WRITTEN TASK ▸ This exercise calls for a copy of every line in the listing below that carries the word "пищи".

==================================================

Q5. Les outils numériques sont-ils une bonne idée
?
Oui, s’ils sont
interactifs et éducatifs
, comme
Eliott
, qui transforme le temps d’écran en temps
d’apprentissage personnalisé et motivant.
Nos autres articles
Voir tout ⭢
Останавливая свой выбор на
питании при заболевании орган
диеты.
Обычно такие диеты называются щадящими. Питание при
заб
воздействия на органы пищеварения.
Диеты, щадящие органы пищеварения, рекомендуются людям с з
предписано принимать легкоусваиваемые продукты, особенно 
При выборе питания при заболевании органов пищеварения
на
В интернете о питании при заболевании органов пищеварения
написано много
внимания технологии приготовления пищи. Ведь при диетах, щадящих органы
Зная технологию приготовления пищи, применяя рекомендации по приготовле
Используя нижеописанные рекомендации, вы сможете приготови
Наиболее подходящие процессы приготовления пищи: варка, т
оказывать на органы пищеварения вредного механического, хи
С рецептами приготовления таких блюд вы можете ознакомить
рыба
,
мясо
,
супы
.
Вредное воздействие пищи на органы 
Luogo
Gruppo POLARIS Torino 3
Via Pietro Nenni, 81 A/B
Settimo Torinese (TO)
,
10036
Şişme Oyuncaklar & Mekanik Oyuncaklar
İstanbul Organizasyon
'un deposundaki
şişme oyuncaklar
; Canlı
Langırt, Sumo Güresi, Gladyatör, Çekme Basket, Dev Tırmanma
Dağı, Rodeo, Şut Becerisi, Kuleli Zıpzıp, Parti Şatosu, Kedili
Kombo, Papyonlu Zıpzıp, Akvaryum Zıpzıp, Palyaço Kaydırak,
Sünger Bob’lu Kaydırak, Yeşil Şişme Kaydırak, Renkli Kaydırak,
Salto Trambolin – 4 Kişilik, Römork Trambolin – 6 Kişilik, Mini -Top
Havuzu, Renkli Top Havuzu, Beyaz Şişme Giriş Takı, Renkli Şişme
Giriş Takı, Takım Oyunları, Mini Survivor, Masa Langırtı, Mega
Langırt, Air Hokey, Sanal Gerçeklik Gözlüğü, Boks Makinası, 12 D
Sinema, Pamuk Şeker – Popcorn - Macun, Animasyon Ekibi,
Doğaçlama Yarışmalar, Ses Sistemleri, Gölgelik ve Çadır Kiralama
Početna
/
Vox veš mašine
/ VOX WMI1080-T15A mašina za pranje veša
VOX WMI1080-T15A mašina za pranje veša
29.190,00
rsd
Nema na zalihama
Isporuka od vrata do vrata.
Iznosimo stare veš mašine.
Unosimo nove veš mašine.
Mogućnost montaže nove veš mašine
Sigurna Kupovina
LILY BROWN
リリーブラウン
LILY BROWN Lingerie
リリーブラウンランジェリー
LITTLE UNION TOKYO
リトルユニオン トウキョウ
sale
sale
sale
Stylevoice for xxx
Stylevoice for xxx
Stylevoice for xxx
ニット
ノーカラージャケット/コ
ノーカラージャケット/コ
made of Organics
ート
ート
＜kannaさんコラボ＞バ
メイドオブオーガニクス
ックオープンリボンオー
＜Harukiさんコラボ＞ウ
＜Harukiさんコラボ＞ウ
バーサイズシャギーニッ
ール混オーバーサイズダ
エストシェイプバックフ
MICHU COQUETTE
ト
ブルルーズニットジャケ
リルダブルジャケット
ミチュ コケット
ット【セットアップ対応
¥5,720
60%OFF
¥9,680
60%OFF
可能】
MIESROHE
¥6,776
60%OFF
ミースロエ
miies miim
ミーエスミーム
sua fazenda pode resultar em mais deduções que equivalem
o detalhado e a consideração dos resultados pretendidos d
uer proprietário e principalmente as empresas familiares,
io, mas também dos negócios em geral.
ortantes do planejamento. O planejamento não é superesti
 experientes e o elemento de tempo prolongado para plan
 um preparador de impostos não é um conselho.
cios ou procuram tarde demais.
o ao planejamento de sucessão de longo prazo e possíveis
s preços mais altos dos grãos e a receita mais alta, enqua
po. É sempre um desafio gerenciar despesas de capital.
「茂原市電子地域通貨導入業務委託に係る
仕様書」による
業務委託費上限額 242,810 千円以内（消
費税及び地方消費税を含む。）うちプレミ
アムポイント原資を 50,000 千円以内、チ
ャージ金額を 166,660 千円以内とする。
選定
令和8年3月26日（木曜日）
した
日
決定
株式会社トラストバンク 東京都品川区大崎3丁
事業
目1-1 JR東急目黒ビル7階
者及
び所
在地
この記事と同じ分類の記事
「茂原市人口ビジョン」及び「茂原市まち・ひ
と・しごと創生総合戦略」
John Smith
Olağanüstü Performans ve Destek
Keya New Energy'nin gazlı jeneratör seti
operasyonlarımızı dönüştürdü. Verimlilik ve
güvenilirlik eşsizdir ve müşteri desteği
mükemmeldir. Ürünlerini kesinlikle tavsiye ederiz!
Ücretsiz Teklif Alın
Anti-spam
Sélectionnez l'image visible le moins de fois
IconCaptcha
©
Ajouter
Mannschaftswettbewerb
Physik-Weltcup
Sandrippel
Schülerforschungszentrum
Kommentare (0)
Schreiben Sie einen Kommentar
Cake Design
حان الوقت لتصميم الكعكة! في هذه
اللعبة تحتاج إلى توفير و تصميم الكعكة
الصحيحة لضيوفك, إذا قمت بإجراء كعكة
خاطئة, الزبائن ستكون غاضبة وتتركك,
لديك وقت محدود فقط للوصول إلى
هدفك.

==================================================

WRITTEN SOLUTION ▸
внимания технологии приготовления пищи. Ведь при диетах, щадящих органы
Зная технологию приготовления пищи, применяя рекомендации по приготовле
Наиболее подходящие процессы приготовления пищи: варка, т
Вредное воздействие пищи на органы 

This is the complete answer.